Spring 2015 CSCI 373 Homework 3

Your solution to this assignment should be uploaded to HW 3 on moodle by 11:55 PM on Sunday, 15 February, 2015.

The objective

This assignment has one big objective: Showing that you can write a program following a well documented interface on your own.

The task

The big view

The task is to do a little web scraping. Specifically, to write a program that is started from a command similar to the following:

[…]$ home3sol http://blah.com/blither.html

The program will download the referenced URL, perhaps by connecting to the web server and then search the HTML for hyperlinks. In those cases, the program will print the hyperlink target and the hyperlink text (without any internal tags). For example, if the downloaded page contains the following text:

<p>
This is a repeat of
<a href="../../../Fall2003/363/projects/index.html">CSCI 363
Exercise 2</a> from the Fall 2003 semester.
</p>

Output similar to one of following would be printed.

CSCI 363
Exercise 2
 ==> ../../../Fall2003/363/projects/index.html
CSCI 363 Exercise 2
 ==> ../../../Fall2003/363/projects/index.html

Is that really possible?

Yes! And it isn’t that hard because there is a Python module HTMLParser that does all the hard work. Remember the objective: following a well documented interface on your own. Your need to read the HTMLParser documentations and look at some examples before you start programming.

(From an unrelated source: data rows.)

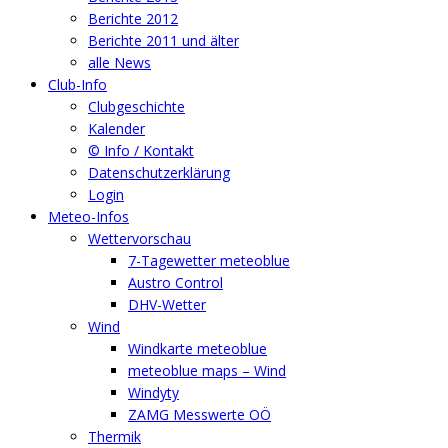
Berichte 2012
Berichte 2011 und älter
alle News
Club-Info
Clubgeschichte
Kalender
© Info / Kontakt
Datenschutzerklärung
Login
Meteo-Infos
Wettervorschau
7-Tagewetter meteoblue
Austro Control
DHV-Wetter
Wind
Windkarte meteoblue
meteoblue maps – Wind
Windyty
ZAMG Messwerte OÖ
Thermik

Remember that the syllabus requires you to “cite any sources, including the work or advice of other students, used in completing their assignments”.

Do I really have to use the socket stuff?

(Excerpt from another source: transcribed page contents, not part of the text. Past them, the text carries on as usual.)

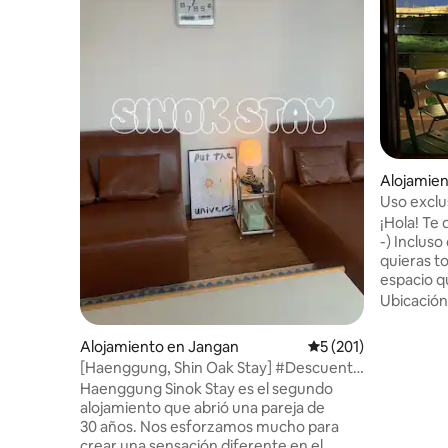
Alojamie
Uso exclu
Haenggung
¡Hola! Te damos la bienvenida a On & Off:
Hwaseong 
-) Incluso cuando estés activo, cuando
quieras t
espacio qu
Crea her
Ubicación
cuando. 📌Check-in a las 4:00 p.
m./Check-out
Alojamiento en Jangan
Calificación promedi
5 (201)
privado tr
[Haenggung, Shin Oak Stay] #Descuento
con vista
especial#Todas las habitaciones tienen
Haenggung Sinok Stay es el segundo
fuente de
vista al Banghwa Waterfall, a 3 segundos
alojamiento que abrió una pareja de
dong (Hae
de distancia#3 camas#Máximo 6
30 años. Nos esforzamos mucho para
coche, c
personas#Cambio diario de ropa de
crear una sensación diferente en el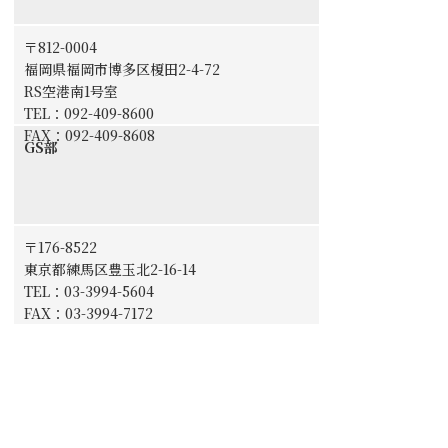
〒812-0004
福岡県福岡市博多区榎田2-4-72
RS空港南1号室
TEL：092-409-8600
FAX：092-409-8608
GS部
〒176-8522
東京都練馬区豊玉北2-16-14
TEL：
03-3994-5604
FAX：03-3994-7172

You can use Python’s urllib2 module if you wish.

Grading

Your program should to be well-written and well-documented. They are also expected to be robust with the following exception: If the URL has illegal URL, your program is allowed to go down in flames. In order to receive more than 50%, your program must demonstrate that it has been tested. In order to receive more than 25%, your program must be written in legal Python.